El siglo XX vio nacer la bomba atómica, los virus letales (y manipulados), las computadoras superinteligentes, los aceleradores de partículas, la inteligencia artificial, los animales clonados y los viajes espaciales. Y también la domesticación –limitada pero elocuente– de la energía, que provocó un inusitado estado de dependencia y sumisión extrema que se advierte cada vez que salta la térmica o se produce un gran apagón y arrecia un sentimiento incontrolable de vuelta a un estado primitivo, de desamparo y desolación. El ser humano está tan acostumbrado a vivir en un mundo energético –con gasolina para el auto, electricidad para el televisor, la computadora y la heladera, megachimeneas para sus empresas– que disminuir su consumo siempre suena como alerta. Pero a la par de los beneficios, la tecnología –que se mostró siempre como “tecnología liberadora”, capaz de salvar millones de vidas y mejorado el bienestar de muchas más– conlleva una condena: un daño colateral en el mismo (y único) hábitat del que se dispone.
Por primera vez en la historia del planeta, el ser humano trepó al rango de amenaza para sí mismo como para el resto de las especies con las que cohabita la Tierra. La amenaza ya no viene desde afuera (el embate de un asteroide o cruzarse con algún cometa) sino de adentro, de la misma alteración de los ritmos cíclicos de la naturaleza que se sucedieron durante eones. El ser humano metió mano en el reloj climático y ahora sufre las consecuencias.
Cada época tiene sus miedos, sus forjadores de Apocalipsis: las invasiones bárbaras, la peste negra, el armaggedon termonuclear, el desvarío genético, Y2K. Sin embargo, tal vez ninguno alcance el estatus del cambio climático, por su persistencia e impacto global.

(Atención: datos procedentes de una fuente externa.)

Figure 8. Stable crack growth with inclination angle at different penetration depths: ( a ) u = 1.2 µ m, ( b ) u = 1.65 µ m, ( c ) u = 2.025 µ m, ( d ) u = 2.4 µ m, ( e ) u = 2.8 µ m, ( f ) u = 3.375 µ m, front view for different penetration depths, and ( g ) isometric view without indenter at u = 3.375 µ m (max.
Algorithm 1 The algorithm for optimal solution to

En realidad, cambio climático siempre hubo, como extinciones de especies, con idas y vueltas de eras de hielo a lo largo de los 3800 millones de años de existencia de la vida en la Tierra. La evidencia lo demuestra: desde el hallazgo de huesos de ballenas en los desiertos africanos, los asentamientos agrícolas en Groenlandia, los rastros de viñedos en Inglaterra, los registros de capas de hielo sobre el Támesis, de las épocas en que los hielos polares llegaban casi al Ecuador y las selvas ecuatoriales se extendían casi hasta los polos. La diferencia con lo que está ocurriendo actualmente estriba en que el ser humano –“un recién llegado”, como lo tildaba Carl Sagan, en relación con los demás organismos– lo ha acelerado tremendamente, a un ritmo tan veloz que difícilmente sean pocas las especies que logren adaptarse a las nuevas temperaturas, ciclos hídricos, nivel del mar y desplazamientos de las zonas frías y las zonas calientes y las caprichosas y nuevas corrientes marinas. Además de la quema de carbón, petróleo y gas natural (que producen la liberación de gases invernadero), esta aceleración se produce por el cambio en el uso de la tierra, la desertificación, la degradación del suelo y la pérdida de biodiversidad.

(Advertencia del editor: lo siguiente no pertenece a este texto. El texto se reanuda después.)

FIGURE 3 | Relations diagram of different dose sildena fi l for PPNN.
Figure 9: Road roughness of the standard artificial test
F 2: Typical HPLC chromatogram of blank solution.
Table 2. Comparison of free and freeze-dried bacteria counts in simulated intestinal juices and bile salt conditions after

La discusión –de si el hombre es el culpable o si son meros caprichos naturales– no se encendió ni con los neoconservadores norteamericanos ni los ambientalistas escépticos ni con la administración Bush; se remonta, en cambio, a más de 200 años atrás, en pleno albor de la revolución industrial.

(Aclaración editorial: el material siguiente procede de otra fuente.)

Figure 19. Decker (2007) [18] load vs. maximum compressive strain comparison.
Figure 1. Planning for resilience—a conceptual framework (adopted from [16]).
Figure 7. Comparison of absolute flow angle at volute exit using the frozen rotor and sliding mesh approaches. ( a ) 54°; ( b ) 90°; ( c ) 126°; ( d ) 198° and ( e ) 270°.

Además del derretimiento de los glaciares, los Katrina, los inviernos primaverescos en Moscú, el granizo porteño inclemente, la marca más notable de tanto ajetreo climatológico tal vez sea el agujero de la capa de ozono una advertencia escrita en el cielo de la que la mayoría de la gente se acuerda cuando se despereza panza arriba en la playa. Lo siguen en el ranking de impopularidad la corriente de El Niño (y la Niña), los megahuracanes y lluvia ácida (fenómeno detectado por primera vez en la década de 1850 en Manchester, uno de los principales centros de la industrialización británica).
La inevitabilidad del cambio climático es tal que hasta las palabras lo sufren: en la jerga de las ciencias de la atmósfera ya no se habla de “solución” sino de “mitigación” y “adaptabilidad” a un mundo más caliente, en un revival y deformación del siempre presente slogan darwiniano: “adáptate o muere”.